若干、世話を焼きすぎる傾向がシャットンにもあった。
「決めました」
シャットンに向けてクラリスが切り出す。ここまで力のなかった紫の瞳に闘気が漲っていた。
「私、魔塔を倒します」
そして、聖女クラリスが高らかに宣言した。
また他人頼みのことでも言いだすかと思っていたバーンズたち第6分隊の面々は顔を見合わせる。
「それは」
シャットンが何か言いかけて言葉に詰まる。
バーンズは何を言いたいのか分かる気がした。
「あまり現実的ではないと思います」
代わりにバーンズは口を挟んだ。
(魔塔を知らないから、そんなことを軽々しく口にできる)
若干、腹立たしくすら思う。バーンズ自身もミルロ地方の魔塔や最古の魔塔では第1階層で戦ってきた。どこから魔物が現れるかもわからない、恐ろしい環境だったのである。

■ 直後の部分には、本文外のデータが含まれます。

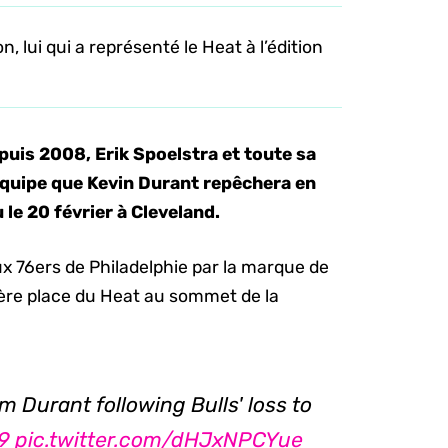
, lui qui a représenté le Heat à l’édition
uis 2008, Erik Spoelstra et toute sa
’équipe que Kevin Durant repêchera en
 le 20 février à Cleveland.
ux 76ers de Philadelphie par la marque de
ière place du Heat au sommet de la
m Durant following Bulls' loss to
9
pic.twitter.com/dHJxNPCYue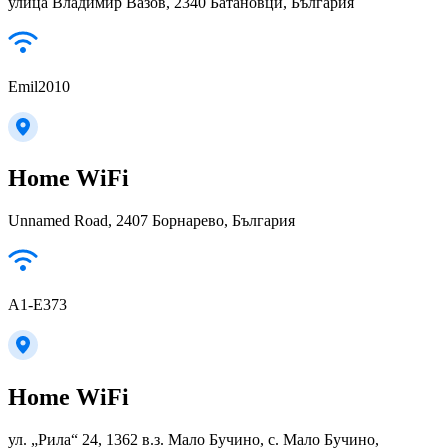
улица Владимир Вазов, 2340 Батановци, България
Emil2010
Home WiFi
Unnamed Road, 2407 Борнарево, България
A1-E373
Home WiFi
ул. „Рила“ 24, 1362 в.з. Мало Бучино, с. Мало Бучино,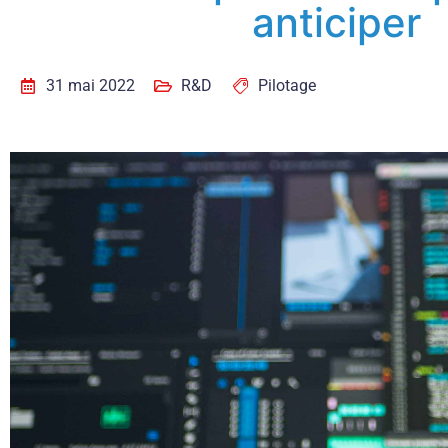
anticiper
31 mai 2022
R&D
Pilotage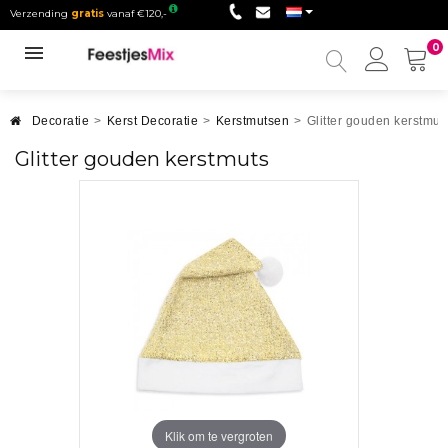
Verzending
gratis
vanaf €120,-
0
Mijn
accou
Decoratie
>
Kerst Decoratie
>
Kerstmutsen
>
Glitter gouden kerstmut
Glitter gouden kerstmuts
Klik om te vergroten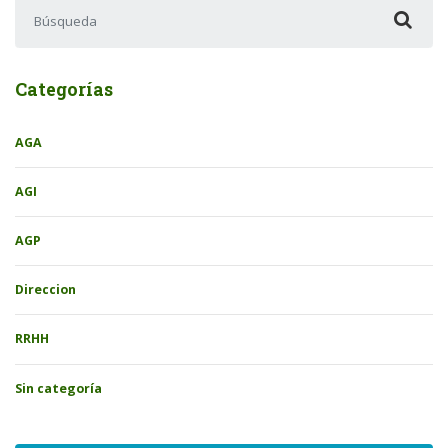
Buscar:
Categorías
AGA
AGI
AGP
Direccion
RRHH
Sin categoría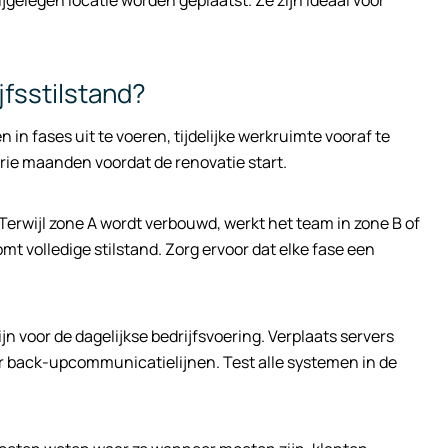
ijgelegen locatie worden geplaatst. Ze zijn ideaal voor
jfsstilstand?
n fases uit te voeren, tijdelijke werkruimte vooraf te
rie maanden voordat de renovatie start.
erwijl zone A wordt verbouwd, werkt het team in zone B of
mt volledige stilstand. Zorg ervoor dat elke fase een
n voor de dagelijkse bedrijfsvoering. Verplaats servers
oor back-upcommunicatielijnen. Test alle systemen in de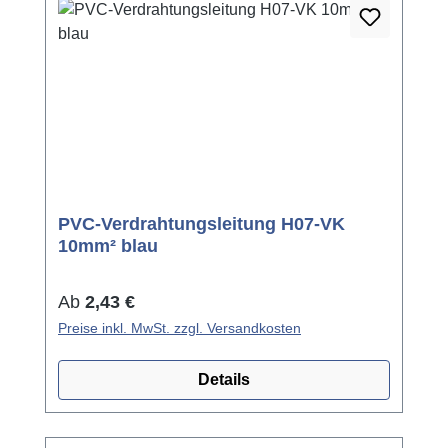
PVC-Verdrahtungsleitung H07-VK
10mm² blau
Regulärer Preis:
Ab
2,43 €
Preise inkl. MwSt. zzgl. Versandkosten
Details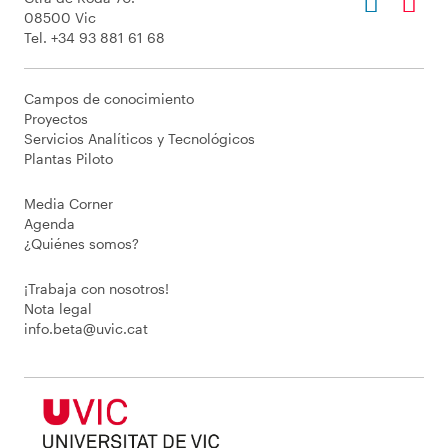
08500 Vic
Tel. +34 93 881 61 68
Campos de conocimiento
Proyectos
Servicios Analíticos y Tecnológicos
Plantas Piloto
Media Corner
Agenda
¿Quiénes somos?
¡Trabaja con nosotros!
Nota legal
info.beta@uvic.cat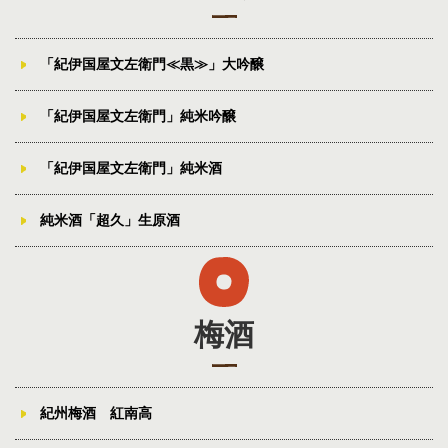
「紀伊国屋文左衛門≪黒≫」大吟醸
「紀伊国屋文左衛門」純米吟醸
「紀伊国屋文左衛門」純米酒
純米酒「超久」生原酒
梅酒
紀州梅酒 紅南高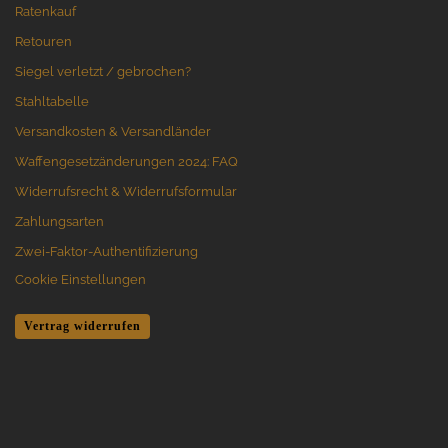
Ratenkauf
Retouren
Siegel verletzt / gebrochen?
Stahltabelle
Versandkosten & Versandländer
Waffengesetzänderungen 2024: FAQ
Widerrufsrecht & Widerrufsformular
Zahlungsarten
Zwei-Faktor-Authentifizierung
Cookie Einstellungen
Vertrag widerrufen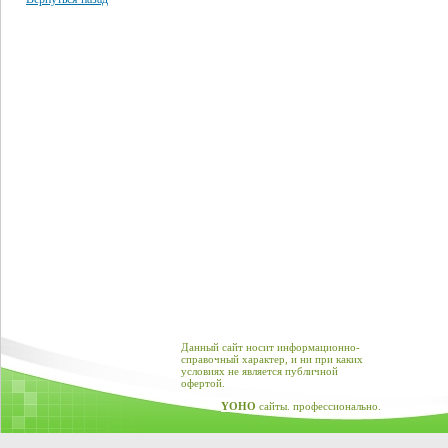
Данный сайт носит информационно-
справочный характер, и ни при каких
условиях не является публичной
офертой.
YOHO
сайты. профессионально.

「なんでですか?私にも法力や魔力があるのなら、お役に立てると思います。それに、大神官様だって、私にやれ、と。そうおっしゃいました」
クラリスが自分の方を向いて告げる。
(シャットン殿、あなたもはっきり言わないとだめでしょう?)
多少は話をしやすくなった剣士シャットンに対してもバーンズは思う。魔塔の恐ろしさを元アスロック王国国民だったシャットンに分からないわけがない。
「魔塔はそう、甘いものではありません。祖国を滅ぼされたシャットン殿も、当時から軍人だった我々も分かっていることです。ただ何かを使えれば事足りる、そんな場所ではありませんよ」
バーンズはハッキリと言い切ってやった。
隊員たちも驚いた顔をしているが気にしない。
「付け焼き刃の何かで乗り越えられるとは、私には思えませんね」
ダメ押しのつもりでバーンズは告げるのだった。
「なら、私、誰かから戦い方を学んで、きちんと準備します」
めげずに言い返せるだけ、聖女クラリスも腑抜けた人物ではないのかしれない。
だが、この一言で、バーンズの頭は冷えた。クラリスの言う『誰か』というのは確実に自分ではない。この一言で所詮、自分には他人事なのだ、と思い出すことが出来た。
「それはご自由になさってください」
結局、他国人の言うことだ。
(好きにすればいい。こちらを振り回さない程度には)
心の内で密かに言い足すのであった。